Dive Brief:
- The balancing act between increasing selectivity to promote academic prestige, a need to balance the books and consider revenue needs, and the constant pull to provide higher levels of merit aid are defining university admissions offices — and many are not getting it right.
- Institutions are scrambling to find ways to market themselves to students in an increasingly crowded market with a smaller, changing feeder population, according to a recent article in The Atlantic.
- Traditional practices of buying lists from testing companies fly in the face of diversity requirements, and increasing budget pressure leaves institutions seeking students whose families can at least afford to foot some of the bill. Aid award letters are sent too late in the college search process, which means many low-income students are discouraged from even applying to top schools, thanks to sticker shock.
Dive Insight:
Much of the traditional higher education enterprise was founded to provide an education to the children of affluent white dignitaries and socialites, and despite acknowledgements of the economic imperative to provide an education to the greatest number of students possible, the industry as a whole has struggled to update its mission.

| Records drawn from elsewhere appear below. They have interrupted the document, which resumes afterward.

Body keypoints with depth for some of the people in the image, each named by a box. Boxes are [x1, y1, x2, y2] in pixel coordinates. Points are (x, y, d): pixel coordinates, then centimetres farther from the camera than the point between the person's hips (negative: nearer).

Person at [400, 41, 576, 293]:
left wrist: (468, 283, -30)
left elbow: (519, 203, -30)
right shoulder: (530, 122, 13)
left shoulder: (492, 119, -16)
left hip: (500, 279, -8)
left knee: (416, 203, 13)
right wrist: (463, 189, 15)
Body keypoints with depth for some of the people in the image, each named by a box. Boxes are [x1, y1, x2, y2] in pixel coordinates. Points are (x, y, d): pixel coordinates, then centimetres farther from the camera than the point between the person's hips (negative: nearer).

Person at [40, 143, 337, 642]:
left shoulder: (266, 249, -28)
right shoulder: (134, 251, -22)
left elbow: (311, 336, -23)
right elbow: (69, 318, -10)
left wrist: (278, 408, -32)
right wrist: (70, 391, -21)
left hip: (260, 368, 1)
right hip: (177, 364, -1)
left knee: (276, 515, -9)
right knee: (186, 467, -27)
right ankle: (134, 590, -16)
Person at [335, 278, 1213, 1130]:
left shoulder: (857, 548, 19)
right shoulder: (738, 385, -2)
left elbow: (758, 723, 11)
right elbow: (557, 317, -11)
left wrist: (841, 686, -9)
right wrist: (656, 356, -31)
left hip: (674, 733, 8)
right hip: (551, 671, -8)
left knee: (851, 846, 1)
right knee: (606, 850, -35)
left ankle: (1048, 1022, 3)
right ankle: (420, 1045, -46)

As the number of students from that original feeder population dwindles, and as today's feeder students are increasingly older, increasingly of color and increasingly needing to work alongside their studies to cover the cost, the outreach strategies and services offered on many campuses have remained largely stagnant.
Part of this is because, as APLU President Peter McPherson recently pointed out, these students are more difficult and more costly to educate, and institutions are dealing with decades of budget cuts at the federal and state levels. But the other part is because the national mindset has not really evolved to consider the changing face of the country, and thus the mindset on campus is not evolving to best consider how to serve them.

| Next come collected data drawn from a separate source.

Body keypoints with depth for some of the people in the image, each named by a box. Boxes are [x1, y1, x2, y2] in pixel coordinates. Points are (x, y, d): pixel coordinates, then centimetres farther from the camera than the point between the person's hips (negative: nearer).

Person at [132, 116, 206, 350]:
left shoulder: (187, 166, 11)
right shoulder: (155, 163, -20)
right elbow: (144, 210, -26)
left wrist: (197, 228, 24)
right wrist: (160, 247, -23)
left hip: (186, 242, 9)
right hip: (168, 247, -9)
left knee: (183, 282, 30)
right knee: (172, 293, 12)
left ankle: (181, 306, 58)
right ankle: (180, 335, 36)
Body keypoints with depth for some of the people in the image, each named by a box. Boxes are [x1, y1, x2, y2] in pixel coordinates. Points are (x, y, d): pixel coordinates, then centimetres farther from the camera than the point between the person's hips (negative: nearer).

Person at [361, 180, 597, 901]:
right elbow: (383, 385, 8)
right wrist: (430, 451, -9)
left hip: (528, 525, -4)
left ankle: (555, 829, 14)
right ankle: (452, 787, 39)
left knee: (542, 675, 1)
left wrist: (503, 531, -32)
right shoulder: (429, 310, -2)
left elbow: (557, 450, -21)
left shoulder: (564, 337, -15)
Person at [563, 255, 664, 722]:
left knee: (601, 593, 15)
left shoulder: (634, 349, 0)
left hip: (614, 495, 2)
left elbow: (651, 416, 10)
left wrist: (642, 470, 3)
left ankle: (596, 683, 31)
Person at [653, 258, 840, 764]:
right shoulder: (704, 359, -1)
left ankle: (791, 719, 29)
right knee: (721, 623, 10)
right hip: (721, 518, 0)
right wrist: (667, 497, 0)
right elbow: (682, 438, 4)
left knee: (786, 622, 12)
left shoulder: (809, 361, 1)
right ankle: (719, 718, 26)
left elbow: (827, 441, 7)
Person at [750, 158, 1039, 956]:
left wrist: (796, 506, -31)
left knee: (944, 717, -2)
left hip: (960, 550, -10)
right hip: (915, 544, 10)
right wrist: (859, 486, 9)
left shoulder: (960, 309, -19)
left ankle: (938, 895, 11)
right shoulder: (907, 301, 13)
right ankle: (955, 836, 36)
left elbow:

To better serve adult learners, institutions must offer online courses and flexible advisement and faculty office hours, which could work to the benefit of both the students and the professors, who are increasingly juggling courseloads at multiple institutions. To best serve students of color, there must be a culture on campus that says they are truly welcome and wanted there, and to best serve low-income students, there must be an increased investment in financial aid and academic tutors and counselors who can help students fill in gaps they may have from high school. Institutions that figure out how to provide all of these things will flourish in the coming decades, while those that continue to admit students without having the proper systems of support in place to ensure their graduation will not.